Segment Start: SOURCE EXTRACT

The 31,000-square-foot entrepreneurship center will be a two-story facility designed to connect to adjacent future buildings with overhead walkways. The project will include the construction of a 72-seat lecture room, a presentation room and several conference and break-out rooms for use by occupants in Discovery Park.

The center for entrepreneurship also will be the home of:

• The Purdue Engineering Projects in Community Service (EPICS) program, in which undergraduates work with community service agencies to find ways to use technology to solve problems and improve services.

• The Technology Transfer Initiative, which will research issues industry encounters when trying to license and market new technologies and products. It also will help faculty design courses to teach entrepreneurship.

• The Burton D. Morgan Entrepreneurial Competition, in which engineering and management students work together to demonstrate their ideas for new products or services and show how they could be developed into profitable businesses.

• The Innovation Realization Lab, which pairs engineering and management graduate students on projects to help them understand the way research fits in with social and commercial needs.

• Forums where graduating students can present business plans to business and community leaders.

Goody Clancy and Associates of Boston, Mass., will provide design, architectural and engineering services. The start date is contingent upon state approval.

The $30 million Fort Wayne student housing plan calls for building a 220-unit student housing complex situated on the Indiana University-Purdue University campus in northeast Indiana. Plans call for seven three-story residential, apartment-style buildings to accommodate the regional campus' growing full-time student enrollment. Between 1995 and 2001, the number of students grew from 4,782 to 5,786.

Segment End: SOURCE EXTRACT

*TASK TO CARRY OUT*. Repeat word for word the part of the Purdue projects passage above that runs from "The center for" to "and improve services.".

Segment Start: DATASET EXTRACT

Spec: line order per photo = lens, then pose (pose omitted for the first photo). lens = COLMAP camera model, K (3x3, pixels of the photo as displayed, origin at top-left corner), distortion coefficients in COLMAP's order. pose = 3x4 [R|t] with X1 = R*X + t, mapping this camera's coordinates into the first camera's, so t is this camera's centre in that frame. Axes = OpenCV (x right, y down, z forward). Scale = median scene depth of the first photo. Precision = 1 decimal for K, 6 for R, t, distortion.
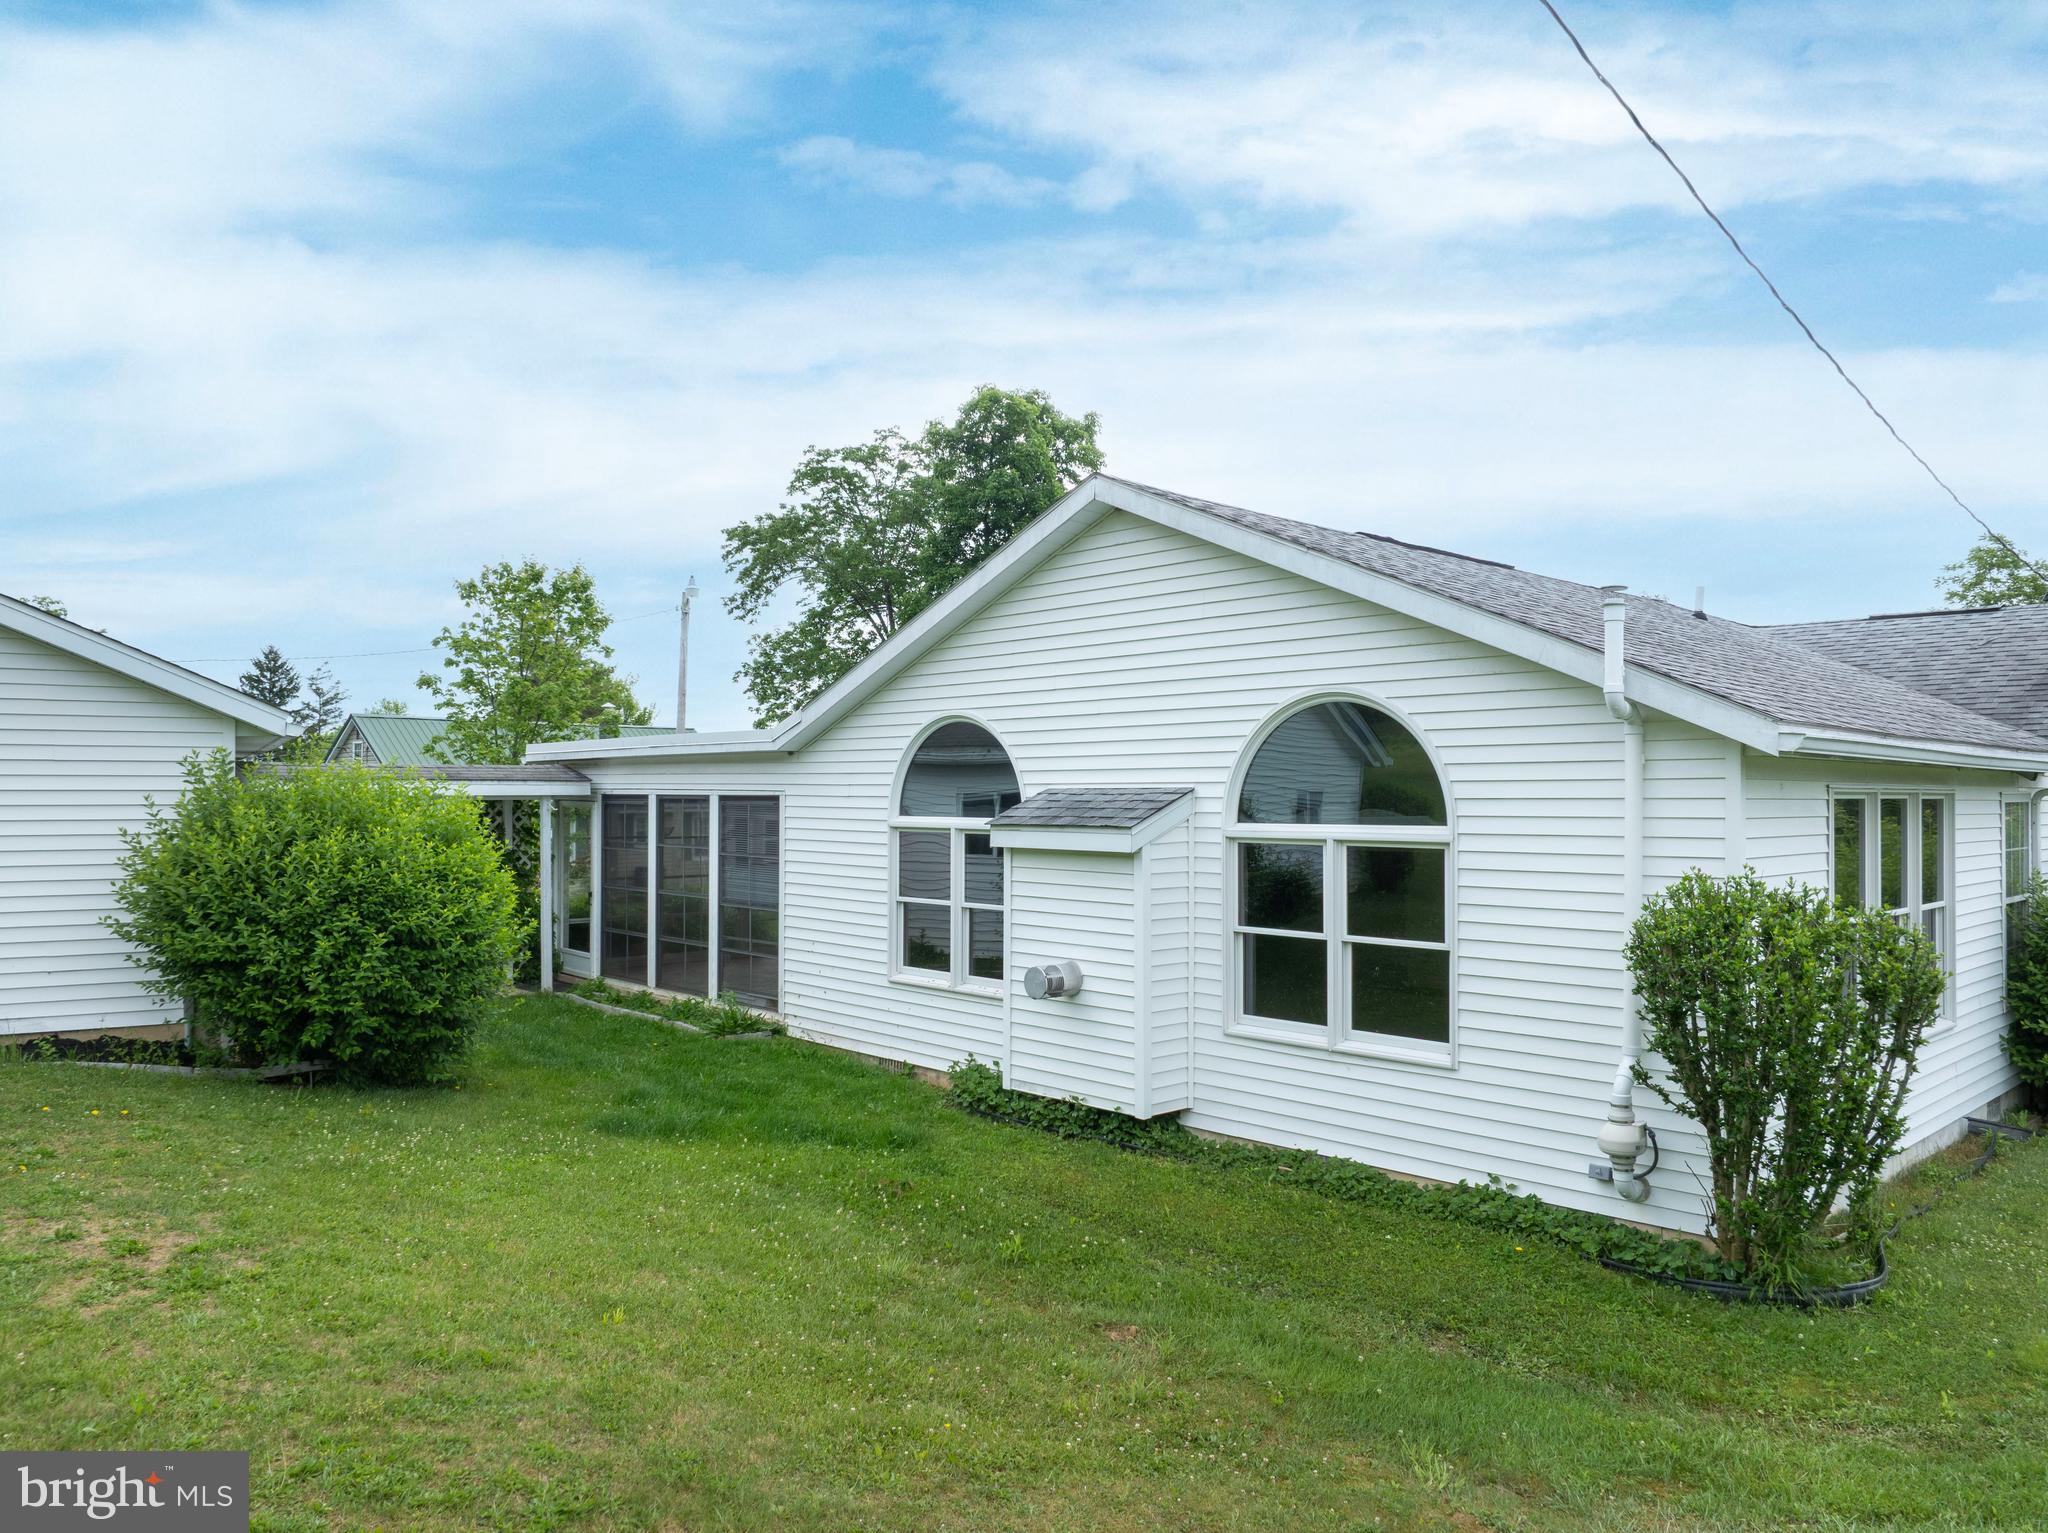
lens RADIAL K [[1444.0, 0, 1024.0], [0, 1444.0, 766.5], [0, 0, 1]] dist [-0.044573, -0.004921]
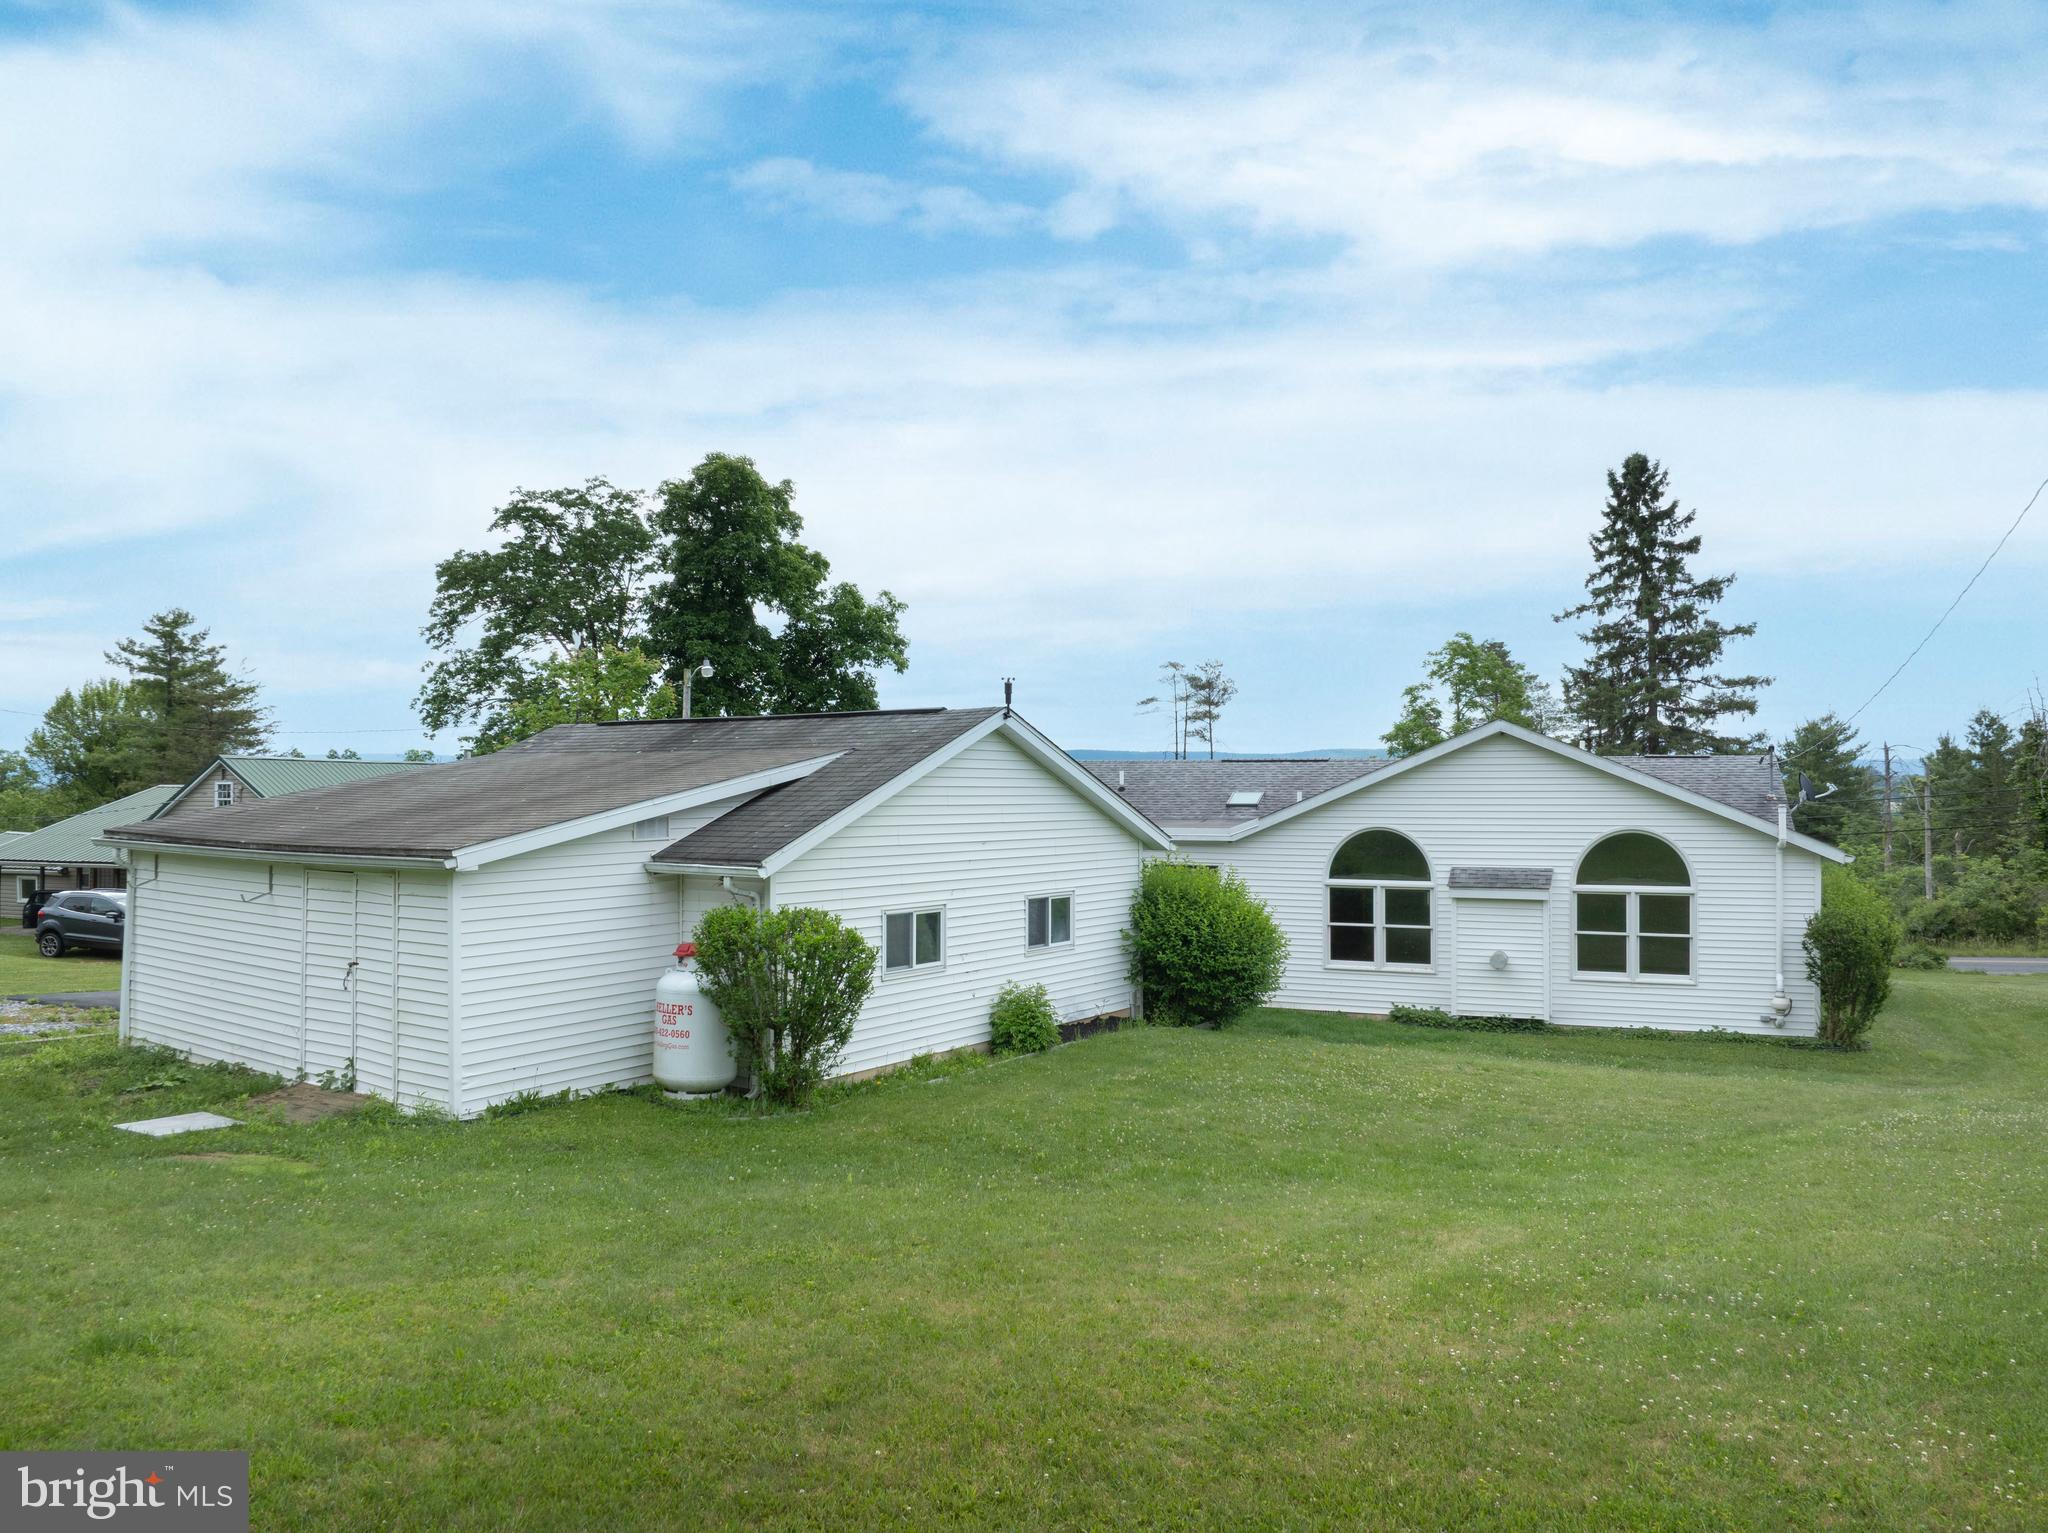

Segment End: DATASET EXTRACT

*OUTPUT FOR THIS TASK*.
The center for entrepreneurship also will be the home of:

• The Purdue Engineering Projects in Community Service (EPICS) program, in which undergraduates work with community service agencies to find ways to use technology to solve problems and improve services.